_Try it:_ Locate the line that contains "Dan Hayhurst". Print it and every subsequent line through the final line of the records, exactly and only those.

_Exercise materials:_
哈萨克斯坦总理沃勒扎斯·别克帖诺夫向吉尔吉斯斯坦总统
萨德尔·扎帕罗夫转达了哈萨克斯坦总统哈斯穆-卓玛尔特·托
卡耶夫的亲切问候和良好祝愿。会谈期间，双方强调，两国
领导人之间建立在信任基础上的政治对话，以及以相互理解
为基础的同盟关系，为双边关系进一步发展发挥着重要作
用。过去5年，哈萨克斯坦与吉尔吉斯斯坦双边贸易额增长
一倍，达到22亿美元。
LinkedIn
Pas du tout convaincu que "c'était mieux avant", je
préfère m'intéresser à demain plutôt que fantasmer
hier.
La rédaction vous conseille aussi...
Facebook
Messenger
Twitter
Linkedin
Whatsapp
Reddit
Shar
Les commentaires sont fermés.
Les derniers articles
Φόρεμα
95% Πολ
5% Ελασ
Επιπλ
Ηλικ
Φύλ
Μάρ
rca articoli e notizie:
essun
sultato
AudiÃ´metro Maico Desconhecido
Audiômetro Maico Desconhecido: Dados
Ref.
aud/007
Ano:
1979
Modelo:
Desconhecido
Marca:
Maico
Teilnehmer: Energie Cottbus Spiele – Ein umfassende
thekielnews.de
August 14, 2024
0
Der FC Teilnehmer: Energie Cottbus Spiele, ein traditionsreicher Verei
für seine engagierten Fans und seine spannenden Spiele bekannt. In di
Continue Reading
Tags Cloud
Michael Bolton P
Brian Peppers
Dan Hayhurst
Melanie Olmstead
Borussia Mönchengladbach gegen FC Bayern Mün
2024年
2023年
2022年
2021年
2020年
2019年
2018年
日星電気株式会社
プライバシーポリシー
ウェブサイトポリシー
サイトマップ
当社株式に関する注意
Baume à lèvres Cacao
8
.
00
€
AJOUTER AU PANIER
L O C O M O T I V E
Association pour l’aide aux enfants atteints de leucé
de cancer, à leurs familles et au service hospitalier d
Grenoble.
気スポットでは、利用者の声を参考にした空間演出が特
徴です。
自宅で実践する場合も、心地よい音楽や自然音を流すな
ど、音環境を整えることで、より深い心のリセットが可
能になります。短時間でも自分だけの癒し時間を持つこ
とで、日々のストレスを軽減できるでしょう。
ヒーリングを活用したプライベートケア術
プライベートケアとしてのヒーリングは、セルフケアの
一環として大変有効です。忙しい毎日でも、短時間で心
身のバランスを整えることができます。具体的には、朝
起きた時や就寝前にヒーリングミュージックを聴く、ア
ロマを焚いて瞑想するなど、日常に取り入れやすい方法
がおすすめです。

_Response area:_
Dan Hayhurst
Melanie Olmstead
Borussia Mönchengladbach gegen FC Bayern Mün
2024年
2023年
2022年
2021年
2020年
2019年
2018年
日星電気株式会社
プライバシーポリシー
ウェブサイトポリシー
サイトマップ
当社株式に関する注意
Baume à lèvres Cacao
8
.
00
€
AJOUTER AU PANIER
L O C O M O T I V E
Association pour l’aide aux enfants atteints de leucé
de cancer, à leurs familles et au service hospitalier d
Grenoble.
気スポットでは、利用者の声を参考にした空間演出が特
徴です。
自宅で実践する場合も、心地よい音楽や自然音を流すな
ど、音環境を整えることで、より深い心のリセットが可
能になります。短時間でも自分だけの癒し時間を持つこ
とで、日々のストレスを軽減できるでしょう。
ヒーリングを活用したプライベートケア術
プライベートケアとしてのヒーリングは、セルフケアの
一環として大変有効です。忙しい毎日でも、短時間で心
身のバランスを整えることができます。具体的には、朝
起きた時や就寝前にヒーリングミュージックを聴く、ア
ロマを焚いて瞑想するなど、日常に取り入れやすい方法
がおすすめです。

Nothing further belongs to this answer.